With code generation, Bard is also going a step further in its bid to help outpace OpenAI’s capabilities. Hsiao said that starting next week, Bard will integrate precise code citations to help developers understand exactly where code snippets have come from.

What good is a Bard if you can’t share its work? 

Another limitation of the original Bard was that responses and generated content remained in Bard, but that’s also about to change.

Hsiao announced that, starting today, Bard is adding export actions for Gmail and Google Docs, making it easy to integrate generated content. Going a step further, she announced that more extensibility is coming to Bard with the launch of tools and extensions. 

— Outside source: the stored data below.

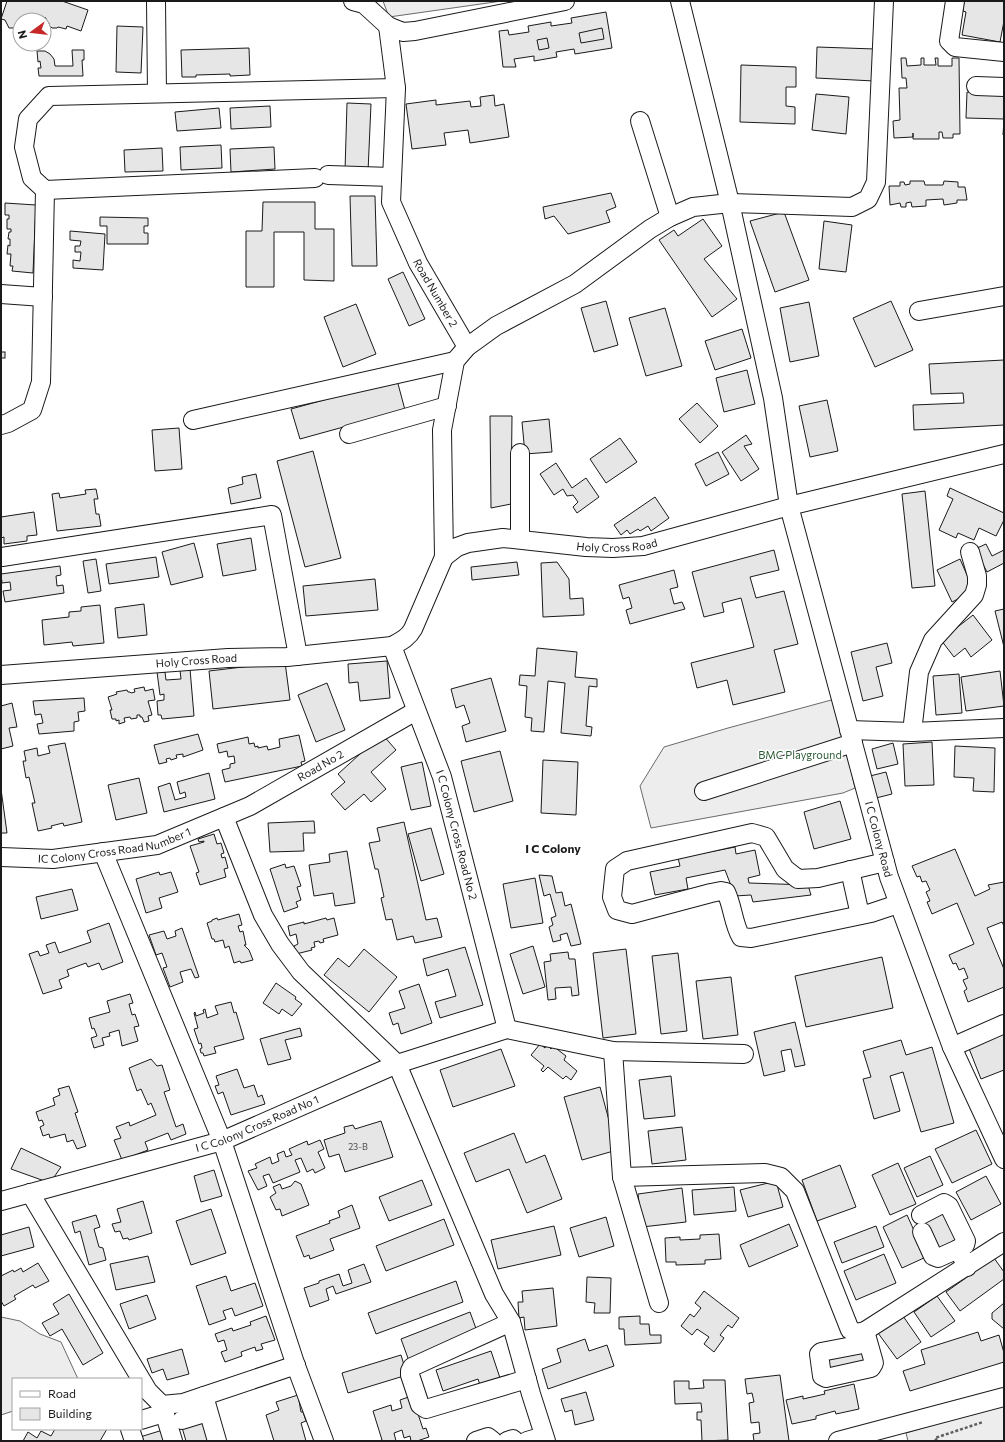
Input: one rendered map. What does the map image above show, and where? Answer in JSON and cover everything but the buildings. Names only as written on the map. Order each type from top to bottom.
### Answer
[{"type":"street","points":[[156,1],[156,94]]},
{"type":"street","points":[[353,1],[364,4],[388,26],[403,32],[415,31],[565,1]]},
{"type":"street","name":"I C Colony Road","points":[[680,1],[730,203],[773,398],[789,506],[885,862],[898,904],[952,1047],[1004,1159]]},
{"type":"street","points":[[392,646],[409,635],[413,629],[444,558],[442,430],[455,361],[467,346],[496,326],[575,284],[650,229],[670,217],[693,207],[730,203],[852,207],[868,199],[876,182],[884,1]]},
{"type":"street","points":[[955,1],[949,41],[955,47],[1004,52]]},
{"type":"street","name":"Road Number 2","points":[[388,26],[396,88],[391,202],[418,263],[467,346]]},
{"type":"street","points":[[976,86],[1004,87]]},
{"type":"street","points":[[392,177],[321,176],[45,190],[32,178],[24,147],[28,119],[49,96],[396,88]]},
{"type":"street","points":[[640,121],[670,217]]},
{"type":"street","points":[[1,425],[8,424],[32,410],[41,382],[45,190]]},
{"type":"street","points":[[1,294],[43,297]]},
{"type":"street","points":[[919,311],[1004,296]]},
{"type":"street","points":[[193,420],[455,361]]},
{"type":"street","points":[[349,434],[447,406]]},
{"type":"street","points":[[520,453],[520,539]]},
{"type":"street","name":"Holy Cross Road","points":[[444,558],[457,547],[468,543],[503,538],[586,547],[613,548],[643,546],[789,506],[1004,454]]},
{"type":"street","points":[[2,556],[272,515],[298,656]]},
{"type":"street","points":[[912,732],[919,672],[933,640],[974,595],[977,584],[977,576],[970,552]]},
{"type":"street","name":"Holy Cross Road","points":[[1,675],[228,658],[298,656],[392,646]]},
{"type":"street","name":"I C Colony Cross Road No 2","points":[[392,646],[442,777],[507,1029]]},
{"type":"street","name":"Road No 2","points":[[224,817],[250,806],[416,711]]},
{"type":"street","points":[[704,791],[851,736],[1004,728]]},
{"type":"street","points":[[224,817],[263,915],[280,944],[301,972],[397,1064],[494,1294],[511,1322],[545,1438],[527,1441]]},
{"type":"street","name":"IC Colony Cross Road Number 1","points":[[1,857],[53,859],[157,845],[224,817]]},
{"type":"street","points":[[885,862],[818,878],[798,879],[785,869],[766,838],[752,833],[627,860],[615,869],[612,897],[617,910],[632,914],[711,893],[721,891],[726,892],[731,902],[735,928],[741,937],[751,938],[860,915],[898,904]]},
{"type":"street","points":[[103,852],[222,1141],[296,1365],[324,1441]]},
{"type":"street","points":[[850,870],[860,915]]},
{"type":"street","points":[[952,1047],[1004,1024]]},
{"type":"street","points":[[507,1029],[613,1051],[744,1054]]},
{"type":"street","name":"I C Colony Cross Road No 1","points":[[1,1201],[222,1141],[397,1064],[507,1029]]},
{"type":"street","points":[[613,1051],[622,1177],[660,1303]]},
{"type":"street","points":[[622,1177],[765,1173],[781,1177],[795,1191],[850,1330],[867,1337],[1004,1242]]},
{"type":"street","points":[[30,1193],[140,1378]]},
{"type":"street","points":[[944,1203],[949,1206],[966,1241],[966,1245],[958,1249],[938,1258],[933,1256],[921,1223],[944,1203]]},
{"type":"street","points":[[958,1249],[967,1267]]},
{"type":"street","points":[[511,1322],[412,1367],[410,1375],[420,1405],[426,1409],[527,1379]]},
{"type":"street","points":[[182,1420],[206,1404],[296,1365]]},
{"type":"street","points":[[142,1381],[148,1391],[163,1409],[173,1441]]},
{"type":"street","points":[[838,1441],[1004,1397]]},
{"type":"street","points":[[142,1420],[163,1409],[183,1403],[206,1404]]},
{"type":"street","points":[[206,1404],[217,1441]]},
{"type":"street","points":[[130,1430],[134,1441]]},
{"type":"street","points":[[476,1441],[488,1437],[493,1441]]},
{"type":"street","points":[[507,1441],[515,1441]]},
{"type":"path","points":[[936,1441],[935,1438],[983,1422]]},
{"type":"shaded area","points":[[383,1],[502,1],[389,17]]},
{"type":"shaded area","name":"BMC Playground","points":[[835,699],[855,788],[843,793],[651,828],[640,786],[664,747]]},
{"type":"shaded area","points":[[1,1317],[20,1321],[40,1334],[61,1342],[78,1378],[12,1378],[12,1411],[1,1415]]},
{"type":"shaded area","points":[[1004,1404],[1004,1441],[908,1441],[906,1433]]},
{"type":"district","name":"I C Colony","points":[[553,849]]}]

“As you collaborate with Bard, you’ll be able to tap into services from Google and extensions with partners to let you do things never before possible,” Hsiao said.

If a picture is worth a thousand words, Bard is going to get a lot more vocal

To date, both ChatGPT and Bard have been text-based tools providing text-based responses. That’s another area where Google is looking to outpace its rival.

In the next few weeks, Google will be updating Bard to provide images as part of responses to prompts.

“It’s incredible what Bard can already do with text; but images are such a fundamental part of how we learn and express,” Hsiao said. “So in the next few weeks, Bard will become more visual, both in its responses and your prompts.”

Going beyond what Bard itself can directly do with images, Hsiao said that there will be an integration with Adobe Firefly to enable users to generate entirely new images directly within Bard.

Bard going multilingual

English isn’t the only language that Google’s users speak and soon it won’t be the only language that Bard supports either.

The plan is for Bard to support 40 different languages, starting today with Japanese and Korean, with more to come in the following months.

“It’s amazing to see the rate of progress so far with more advanced models. So many new capabilities and the ability for even more people to collaborate with Bard,” Hsiao said.